- [Aim of the task]:
Recast every line of the records below as a JSON list of strings, one string per line, leaving out blank lines and the picture lines.

··········

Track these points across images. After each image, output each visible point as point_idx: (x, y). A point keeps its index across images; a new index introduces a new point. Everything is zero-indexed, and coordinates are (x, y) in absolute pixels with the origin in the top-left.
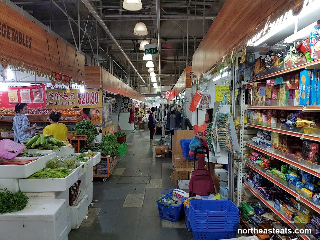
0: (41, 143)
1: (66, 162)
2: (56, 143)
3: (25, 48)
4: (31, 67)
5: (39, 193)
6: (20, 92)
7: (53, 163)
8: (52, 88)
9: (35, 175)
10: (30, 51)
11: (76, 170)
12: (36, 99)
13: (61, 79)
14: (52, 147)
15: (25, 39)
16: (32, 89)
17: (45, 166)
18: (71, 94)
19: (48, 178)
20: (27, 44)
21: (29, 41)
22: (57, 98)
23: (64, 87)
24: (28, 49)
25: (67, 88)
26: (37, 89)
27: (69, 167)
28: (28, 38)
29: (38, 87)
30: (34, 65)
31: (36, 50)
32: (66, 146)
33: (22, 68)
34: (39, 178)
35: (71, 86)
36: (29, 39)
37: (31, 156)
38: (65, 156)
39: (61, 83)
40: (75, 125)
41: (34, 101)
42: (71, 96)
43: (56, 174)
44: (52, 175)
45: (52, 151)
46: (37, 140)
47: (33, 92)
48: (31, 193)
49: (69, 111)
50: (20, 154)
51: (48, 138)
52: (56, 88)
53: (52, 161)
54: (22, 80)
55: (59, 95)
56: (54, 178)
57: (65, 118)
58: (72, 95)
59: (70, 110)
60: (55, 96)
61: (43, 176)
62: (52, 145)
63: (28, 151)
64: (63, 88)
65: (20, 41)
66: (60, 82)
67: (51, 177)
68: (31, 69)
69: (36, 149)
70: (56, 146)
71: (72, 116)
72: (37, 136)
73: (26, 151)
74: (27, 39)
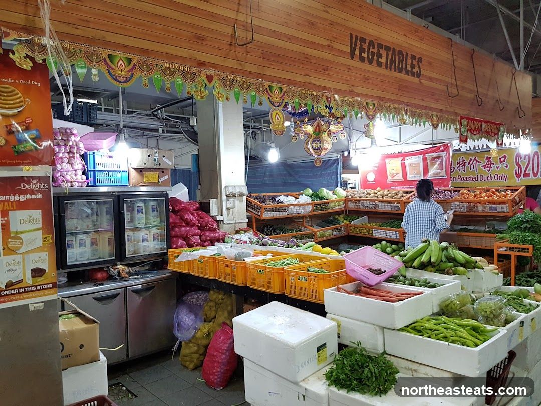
0: (433, 260)
1: (483, 307)
2: (464, 262)
3: (409, 78)
4: (420, 114)
5: (421, 366)
6: (405, 162)
7: (453, 306)
8: (463, 150)
9: (415, 327)
10: (418, 82)
11: (503, 331)
12: (432, 172)
13: (479, 130)
14: (453, 268)
15: (409, 61)
16: (426, 155)
17: (436, 310)
18: (500, 159)
19: (439, 340)
20: (414, 70)
21: (417, 65)
22: (472, 168)
23: (487, 146)
24: (415, 80)
25: (493, 146)
26: (435, 155)
27: (488, 320)
28: (415, 60)
29: (437, 150)
30: (426, 108)
31: (430, 79)
32: (483, 269)
33: (403, 116)
34: (422, 336)
35: (500, 143)
36: (417, 60)
37: (412, 284)
38: (481, 289)
39: (480, 138)
40: (506, 221)
41: (429, 176)
42: (501, 162)
43: (459, 333)
44: (448, 335)
45: (454, 279)
46: (424, 252)
47: (427, 160)
48: (406, 361)
49: (494, 193)
50: (392, 276)
51: (447, 250)
52: (471, 149)
53: (452, 302)
54: (411, 141)
55: (477, 161)
56: (453, 342)
57: (485, 208)
58: (503, 160)
59: (498, 191)
60: (469, 163)
61: (430, 332)
62: (455, 266)
63: (406, 271)
64: (485, 147)
65: (400, 66)
66: (478, 136)
67: (445, 338)
68: (420, 116)
69: (422, 269)
70: (461, 269)
71: (500, 204)
72: (424, 244)
73: (403, 272)
74: (412, 61)
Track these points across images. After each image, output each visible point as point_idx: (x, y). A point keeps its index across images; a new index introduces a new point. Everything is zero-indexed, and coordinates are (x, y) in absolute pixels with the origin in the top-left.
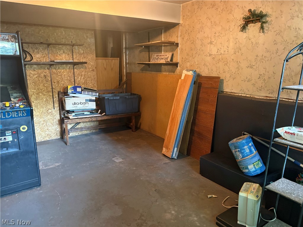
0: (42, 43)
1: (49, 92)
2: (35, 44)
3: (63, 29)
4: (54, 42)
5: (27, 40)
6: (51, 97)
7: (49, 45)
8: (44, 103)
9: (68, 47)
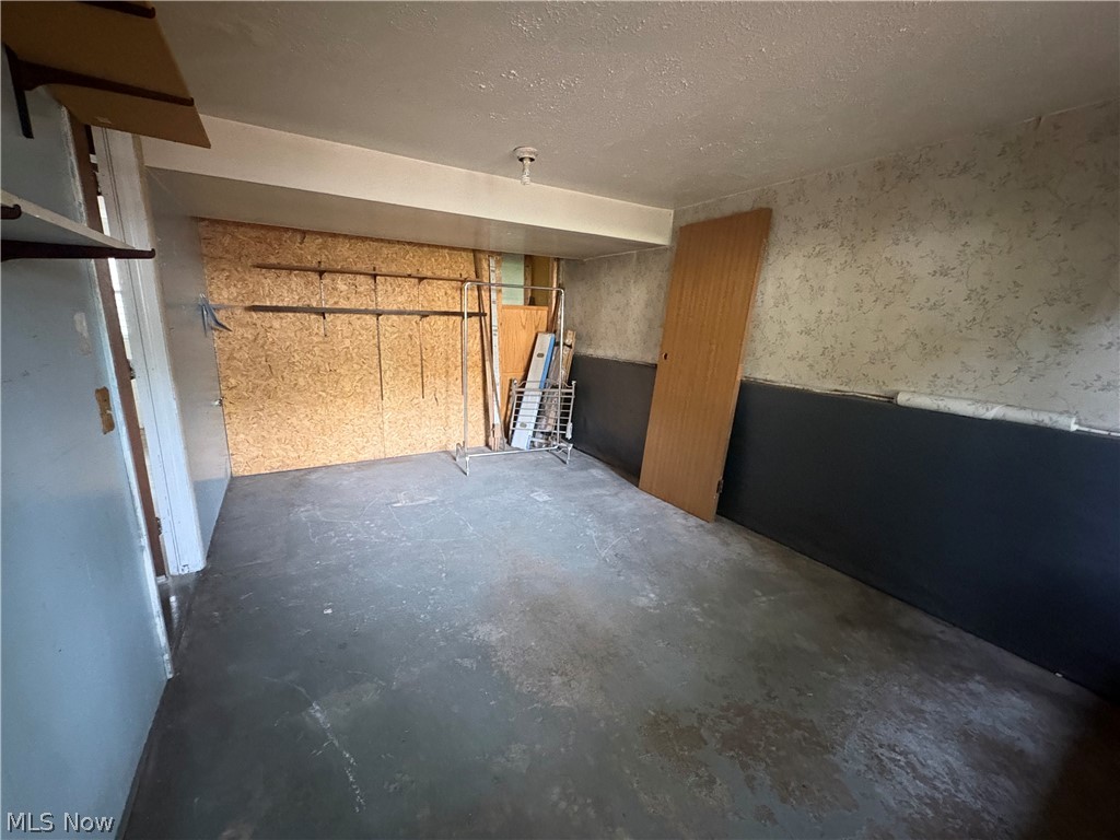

··········

- [Your response]:
[
  "Track these points across images. After each image, output each visible point as point_idx: (x, y). A point keeps its index across images; a new index introduces a new point. Everything is zero-indexed, and coordinates are (x, y) in absolute pixels with the origin in the top-left.",
  "0: (41, 143)",
  "1: (66, 162)",
  "2: (56, 143)",
  "3: (25, 48)",
  "4: (31, 67)",
  "5: (39, 193)",
  "6: (20, 92)",
  "7: (53, 163)",
  "8: (52, 88)",
  "9: (35, 175)",
  "10: (30, 51)",
  "11: (76, 170)",
  "12: (36, 99)",
  "13: (61, 79)",
  "14: (52, 147)",
  "15: (25, 39)",
  "16: (32, 89)",
  "17: (45, 166)",
  "18: (71, 94)",
  "19: (48, 178)",
  "20: (27, 44)",
  "21: (29, 41)",
  "22: (57, 98)",
  "23: (64, 87)",
  "24: (28, 49)",
  "25: (67, 88)",
  "26: (37, 89)",
  "27: (69, 167)",
  "28: (28, 38)",
  "29: (38, 87)",
  "30: (34, 65)",
  "31: (36, 50)",
  "32: (66, 146)",
  "33: (22, 68)",
  "34: (39, 178)",
  "35: (71, 86)",
  "36: (29, 39)",
  "37: (31, 156)",
  "38: (65, 156)",
  "39: (61, 83)",
  "40: (75, 125)",
  "41: (34, 101)",
  "42: (71, 96)",
  "43: (56, 174)",
  "44: (52, 175)",
  "45: (52, 151)",
  "46: (37, 140)",
  "47: (33, 92)",
  "48: (31, 193)",
  "49: (69, 111)",
  "50: (20, 154)",
  "51: (48, 138)",
  "52: (56, 88)",
  "53: (52, 161)",
  "54: (22, 80)",
  "55: (59, 95)",
  "56: (54, 178)",
  "57: (65, 118)",
  "58: (72, 95)",
  "59: (70, 110)",
  "60: (55, 96)",
  "61: (43, 176)",
  "62: (52, 145)",
  "63: (28, 151)",
  "64: (63, 88)",
  "65: (20, 41)",
  "66: (60, 82)",
  "67: (51, 177)",
  "68: (31, 69)",
  "69: (36, 149)",
  "70: (56, 146)",
  "71: (72, 116)",
  "72: (37, 136)",
  "73: (26, 151)",
  "74: (27, 39)",
  "0: (433, 260)",
  "1: (483, 307)",
  "2: (464, 262)",
  "3: (409, 78)",
  "4: (420, 114)",
  "5: (421, 366)",
  "6: (405, 162)",
  "7: (453, 306)",
  "8: (463, 150)",
  "9: (415, 327)",
  "10: (418, 82)",
  "11: (503, 331)",
  "12: (432, 172)",
  "13: (479, 130)",
  "14: (453, 268)",
  "15: (409, 61)",
  "16: (426, 155)",
  "17: (436, 310)",
  "18: (500, 159)",
  "19: (439, 340)",
  "20: (414, 70)",
  "21: (417, 65)",
  "22: (472, 168)",
  "23: (487, 146)",
  "24: (415, 80)",
  "25: (493, 146)",
  "26: (435, 155)",
  "27: (488, 320)",
  "28: (415, 60)",
  "29: (437, 150)",
  "30: (426, 108)",
  "31: (430, 79)",
  "32: (483, 269)",
  "33: (403, 116)",
  "34: (422, 336)",
  "35: (500, 143)",
  "36: (417, 60)",
  "37: (412, 284)",
  "38: (481, 289)",
  "39: (480, 138)",
  "40: (506, 221)",
  "41: (429, 176)",
  "42: (501, 162)",
  "43: (459, 333)",
  "44: (448, 335)",
  "45: (454, 279)",
  "46: (424, 252)",
  "47: (427, 160)",
  "48: (406, 361)",
  "49: (494, 193)",
  "50: (392, 276)",
  "51: (447, 250)",
  "52: (471, 149)",
  "53: (452, 302)",
  "54: (411, 141)",
  "55: (477, 161)",
  "56: (453, 342)",
  "57: (485, 208)",
  "58: (503, 160)",
  "59: (498, 191)",
  "60: (469, 163)",
  "61: (430, 332)",
  "62: (455, 266)",
  "63: (406, 271)",
  "64: (485, 147)",
  "65: (400, 66)",
  "66: (478, 136)",
  "67: (445, 338)",
  "68: (420, 116)",
  "69: (422, 269)",
  "70: (461, 269)",
  "71: (500, 204)",
  "72: (424, 244)",
  "73: (403, 272)",
  "74: (412, 61)",
  "Track these points across images. After each image, output each visible point as point_idx: (x, y). A point keeps its index across images; a new index introduces a new point. Everything is zero-indexed, and coordinates are (x, y) in absolute pixels with the origin in the top-left.",
  "0: (42, 43)",
  "1: (49, 92)",
  "2: (35, 44)",
  "3: (63, 29)",
  "4: (54, 42)",
  "5: (27, 40)",
  "6: (51, 97)",
  "7: (49, 45)",
  "8: (44, 103)",
  "9: (68, 47)"
]